> **Exercise prompt**:
A faithful copy of all the entries is required, with no pictures in it.

> **Exercise material**:
========================================

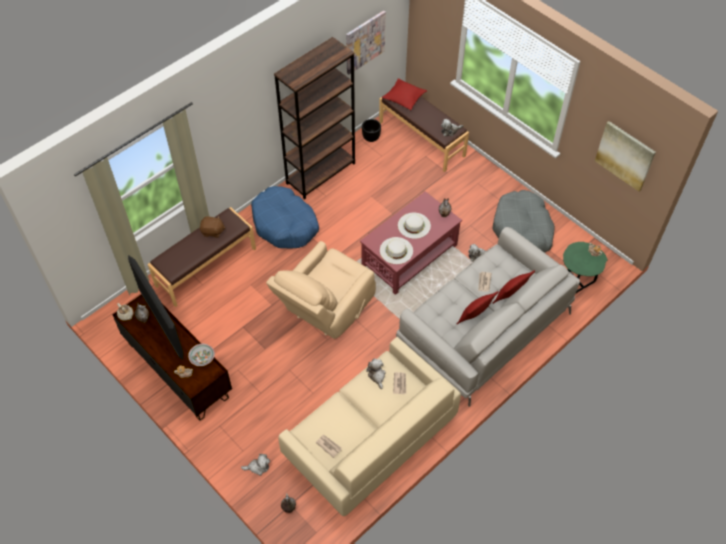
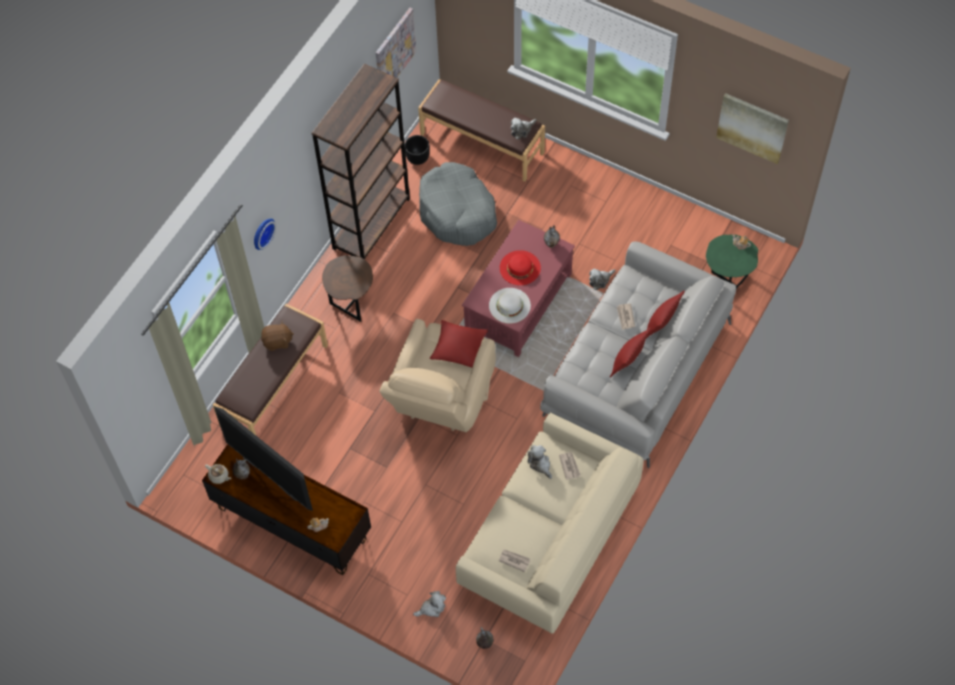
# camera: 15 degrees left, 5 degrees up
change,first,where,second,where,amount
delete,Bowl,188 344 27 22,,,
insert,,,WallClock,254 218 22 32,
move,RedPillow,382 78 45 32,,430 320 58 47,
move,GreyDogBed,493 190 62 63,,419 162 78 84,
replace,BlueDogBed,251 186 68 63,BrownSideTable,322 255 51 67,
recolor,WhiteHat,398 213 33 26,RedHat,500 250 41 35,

========================================

> **Response box**:
# camera: 15 degrees left, 5 degrees up
change,first,where,second,where,amount
delete,Bowl,188 344 27 22,,,
insert,,,WallClock,254 218 22 32,
move,RedPillow,382 78 45 32,,430 320 58 47,
move,GreyDogBed,493 190 62 63,,419 162 78 84,
replace,BlueDogBed,251 186 68 63,BrownSideTable,322 255 51 67,
recolor,WhiteHat,398 213 33 26,RedHat,500 250 41 35,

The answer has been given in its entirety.